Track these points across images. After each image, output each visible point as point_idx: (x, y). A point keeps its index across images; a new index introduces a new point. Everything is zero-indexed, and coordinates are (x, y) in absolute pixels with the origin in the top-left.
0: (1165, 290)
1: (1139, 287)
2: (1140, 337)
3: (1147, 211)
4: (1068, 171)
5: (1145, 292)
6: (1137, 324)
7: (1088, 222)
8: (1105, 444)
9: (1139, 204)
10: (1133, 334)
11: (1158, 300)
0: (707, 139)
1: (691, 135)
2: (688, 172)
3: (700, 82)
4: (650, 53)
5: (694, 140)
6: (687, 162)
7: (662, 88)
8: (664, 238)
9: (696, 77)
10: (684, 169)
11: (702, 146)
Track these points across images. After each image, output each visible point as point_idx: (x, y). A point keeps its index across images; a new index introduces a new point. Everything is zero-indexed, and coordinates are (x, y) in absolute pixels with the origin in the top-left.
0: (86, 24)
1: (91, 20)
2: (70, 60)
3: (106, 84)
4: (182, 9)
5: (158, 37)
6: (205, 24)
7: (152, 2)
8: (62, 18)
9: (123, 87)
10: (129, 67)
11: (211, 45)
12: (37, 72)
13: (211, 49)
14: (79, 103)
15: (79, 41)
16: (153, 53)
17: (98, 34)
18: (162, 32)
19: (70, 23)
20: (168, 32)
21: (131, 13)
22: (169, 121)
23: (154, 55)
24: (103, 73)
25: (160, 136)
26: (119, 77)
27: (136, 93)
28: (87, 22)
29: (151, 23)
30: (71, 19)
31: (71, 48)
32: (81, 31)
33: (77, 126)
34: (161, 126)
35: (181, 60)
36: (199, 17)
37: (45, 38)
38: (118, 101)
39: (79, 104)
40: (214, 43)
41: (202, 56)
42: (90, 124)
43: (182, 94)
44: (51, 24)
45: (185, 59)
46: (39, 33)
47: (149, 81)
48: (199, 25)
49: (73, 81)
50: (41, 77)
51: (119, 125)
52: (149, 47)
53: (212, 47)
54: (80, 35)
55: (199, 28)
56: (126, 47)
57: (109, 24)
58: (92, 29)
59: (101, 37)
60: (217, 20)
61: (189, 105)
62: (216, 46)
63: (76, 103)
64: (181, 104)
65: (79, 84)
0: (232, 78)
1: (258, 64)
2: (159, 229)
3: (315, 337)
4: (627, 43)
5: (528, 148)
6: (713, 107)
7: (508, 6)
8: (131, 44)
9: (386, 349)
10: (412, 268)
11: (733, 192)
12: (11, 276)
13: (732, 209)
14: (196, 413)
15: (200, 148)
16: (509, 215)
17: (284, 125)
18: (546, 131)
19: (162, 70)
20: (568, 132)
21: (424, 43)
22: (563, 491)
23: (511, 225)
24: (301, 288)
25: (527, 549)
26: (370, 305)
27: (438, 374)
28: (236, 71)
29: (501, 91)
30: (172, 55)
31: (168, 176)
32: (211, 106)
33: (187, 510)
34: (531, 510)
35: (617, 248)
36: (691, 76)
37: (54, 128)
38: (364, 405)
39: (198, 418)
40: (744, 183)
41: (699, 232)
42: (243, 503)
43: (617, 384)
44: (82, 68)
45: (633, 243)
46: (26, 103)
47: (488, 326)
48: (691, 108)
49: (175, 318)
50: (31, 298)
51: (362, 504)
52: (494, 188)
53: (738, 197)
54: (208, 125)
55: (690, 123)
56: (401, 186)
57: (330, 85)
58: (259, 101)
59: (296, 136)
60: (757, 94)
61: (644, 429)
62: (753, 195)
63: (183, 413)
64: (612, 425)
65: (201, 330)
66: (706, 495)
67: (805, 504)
──────────
- **Aim of the task**
Copy all of the lines above word for word.

- **Your solution**
Track these points across images. After each image, output each visible point as point_idx: (x, y). A point keeps its index across images; a new index introduces a new point. Everything is zero-indexed, and coordinates are (x, y) in absolute pixels with the origin in the top-left.
0: (1165, 290)
1: (1139, 287)
2: (1140, 337)
3: (1147, 211)
4: (1068, 171)
5: (1145, 292)
6: (1137, 324)
7: (1088, 222)
8: (1105, 444)
9: (1139, 204)
10: (1133, 334)
11: (1158, 300)
0: (707, 139)
1: (691, 135)
2: (688, 172)
3: (700, 82)
4: (650, 53)
5: (694, 140)
6: (687, 162)
7: (662, 88)
8: (664, 238)
9: (696, 77)
10: (684, 169)
11: (702, 146)
Track these points across images. After each image, output each visible point as point_idx: (x, y). A point keeps its index across images; a new index introduces a new point. Everything is zero-indexed, and coordinates are (x, y) in absolute pixels with the origin in the top-left.
0: (86, 24)
1: (91, 20)
2: (70, 60)
3: (106, 84)
4: (182, 9)
5: (158, 37)
6: (205, 24)
7: (152, 2)
8: (62, 18)
9: (123, 87)
10: (129, 67)
11: (211, 45)
12: (37, 72)
13: (211, 49)
14: (79, 103)
15: (79, 41)
16: (153, 53)
17: (98, 34)
18: (162, 32)
19: (70, 23)
20: (168, 32)
21: (131, 13)
22: (169, 121)
23: (154, 55)
24: (103, 73)
25: (160, 136)
26: (119, 77)
27: (136, 93)
28: (87, 22)
29: (151, 23)
30: (71, 19)
31: (71, 48)
32: (81, 31)
33: (77, 126)
34: (161, 126)
35: (181, 60)
36: (199, 17)
37: (45, 38)
38: (118, 101)
39: (79, 104)
40: (214, 43)
41: (202, 56)
42: (90, 124)
43: (182, 94)
44: (51, 24)
45: (185, 59)
46: (39, 33)
47: (149, 81)
48: (199, 25)
49: (73, 81)
50: (41, 77)
51: (119, 125)
52: (149, 47)
53: (212, 47)
54: (80, 35)
55: (199, 28)
56: (126, 47)
57: (109, 24)
58: (92, 29)
59: (101, 37)
60: (217, 20)
61: (189, 105)
62: (216, 46)
63: (76, 103)
64: (181, 104)
65: (79, 84)
0: (232, 78)
1: (258, 64)
2: (159, 229)
3: (315, 337)
4: (627, 43)
5: (528, 148)
6: (713, 107)
7: (508, 6)
8: (131, 44)
9: (386, 349)
10: (412, 268)
11: (733, 192)
12: (11, 276)
13: (732, 209)
14: (196, 413)
15: (200, 148)
16: (509, 215)
17: (284, 125)
18: (546, 131)
19: (162, 70)
20: (568, 132)
21: (424, 43)
22: (563, 491)
23: (511, 225)
24: (301, 288)
25: (527, 549)
26: (370, 305)
27: (438, 374)
28: (236, 71)
29: (501, 91)
30: (172, 55)
31: (168, 176)
32: (211, 106)
33: (187, 510)
34: (531, 510)
35: (617, 248)
36: (691, 76)
37: (54, 128)
38: (364, 405)
39: (198, 418)
40: (744, 183)
41: (699, 232)
42: (243, 503)
43: (617, 384)
44: (82, 68)
45: (633, 243)
46: (26, 103)
47: (488, 326)
48: (691, 108)
49: (175, 318)
50: (31, 298)
51: (362, 504)
52: (494, 188)
53: (738, 197)
54: (208, 125)
55: (690, 123)
56: (401, 186)
57: (330, 85)
58: (259, 101)
59: (296, 136)
60: (757, 94)
61: (644, 429)
62: (753, 195)
63: (183, 413)
64: (612, 425)
65: (201, 330)
66: (706, 495)
67: (805, 504)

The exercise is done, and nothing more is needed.